Prévisions peu rassurantes pour le premier trimestre 2024 : Un ralentissement de la croissance économique en vue

Selon la dernière note de conjoncture du HCP, la croissance économique devrait se situer à 2,4%. Des indicateurs économiques, à l’instar de la valeur ajoutée agricole, ont été impactés en raison du spectre de la sécheresse qui plane sur le Royaume.


Au terme du premier trimestre 2024, la croissance économique devrait s’établir à 2,4%, fait savoir le HCP dans sa dernière note de conjoncture. Il s’agit d’une baisse significative enregistrée en l’espace d’un an, soit quasiment à la même période une année auparavant, où le taux de croissance se situait à 3,5%. Dans sa note, le HCP explique ce ralentissement par le fait que la reprise économique amorcée en 2023 s’est heurtée au retour de la sécheresse automnale. Les perspectives du HCP pour le premier trimestre de cette année relèvent donc un déficit pluviométrique de 53%, comparé à une saison agricole normale il y a un an. La donne peut changer si les conditions pluviométriques se réajustent au cours du premier trimestre 2024, fait remarquer la note du HCP. Ainsi, la valeur ajoutée agricole pourrait s’améliorer de 0,5% en variation annuelle.

Relance économique
Quant à la croissance hors agriculture, elle devrait cependant boucler le premier trimestre 2024 à 2,9%. Cette légère progression se justifie par la dynamique que connaît les secteurs secondaires, dont notamment l’industrie automobile, la fabrication de matériel de transport et les industries chimiques, apprend-on de même source. La valeur ajoutée des industries extractives (minerais métalliques et autres) affiche une augmentation de 9,4% contre (-11,8%) par rapport au T1-2022. Les services continueraient leur évolution en contribuant à hauteur de 1,6 point à la croissance économique.

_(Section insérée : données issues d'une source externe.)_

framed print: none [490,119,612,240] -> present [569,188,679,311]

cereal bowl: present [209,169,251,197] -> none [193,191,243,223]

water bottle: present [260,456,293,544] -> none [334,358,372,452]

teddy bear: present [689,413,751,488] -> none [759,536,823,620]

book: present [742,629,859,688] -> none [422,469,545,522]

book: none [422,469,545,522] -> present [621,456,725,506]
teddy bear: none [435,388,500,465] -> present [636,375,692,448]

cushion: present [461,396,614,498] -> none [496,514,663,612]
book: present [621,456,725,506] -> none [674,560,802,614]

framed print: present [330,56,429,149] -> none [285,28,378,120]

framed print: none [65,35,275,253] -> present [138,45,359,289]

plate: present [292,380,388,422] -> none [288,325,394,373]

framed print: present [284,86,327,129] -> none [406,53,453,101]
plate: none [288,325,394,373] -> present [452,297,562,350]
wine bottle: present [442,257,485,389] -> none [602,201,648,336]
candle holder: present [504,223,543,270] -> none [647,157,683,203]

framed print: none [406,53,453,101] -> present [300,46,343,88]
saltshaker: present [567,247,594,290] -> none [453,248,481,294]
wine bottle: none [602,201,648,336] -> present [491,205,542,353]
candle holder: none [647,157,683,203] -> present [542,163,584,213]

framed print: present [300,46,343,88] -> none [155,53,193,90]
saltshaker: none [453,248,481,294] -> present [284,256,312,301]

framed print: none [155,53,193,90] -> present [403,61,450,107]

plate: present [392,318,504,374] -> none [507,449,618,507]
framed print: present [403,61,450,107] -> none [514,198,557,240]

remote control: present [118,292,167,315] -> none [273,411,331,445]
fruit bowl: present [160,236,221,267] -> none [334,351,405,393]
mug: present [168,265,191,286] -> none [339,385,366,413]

Tandis que la contribution du secteur secondaire se situerait à 0,5 point, souligne le HCP. Rien que pour lancer la campagne agricole 2023/2024, le Maroc a entrepris une série de mesures pour accompagner la relance économique, en introduisant de nouvelles actions telles que l’extension du semis direct sur une superficie de 200 000 hectares, la mise en place d’un programme d’irrigation de complément, le lancement de nouvelles modalités de financement des agriculteurs, ainsi que la subvention de certaines semences céréalières et plants (tomates, oignons, pommes de terre)… Sauf que la succession des années de sécheresse a donné un coup de frein à la croissance économique en ce début d’année 2024.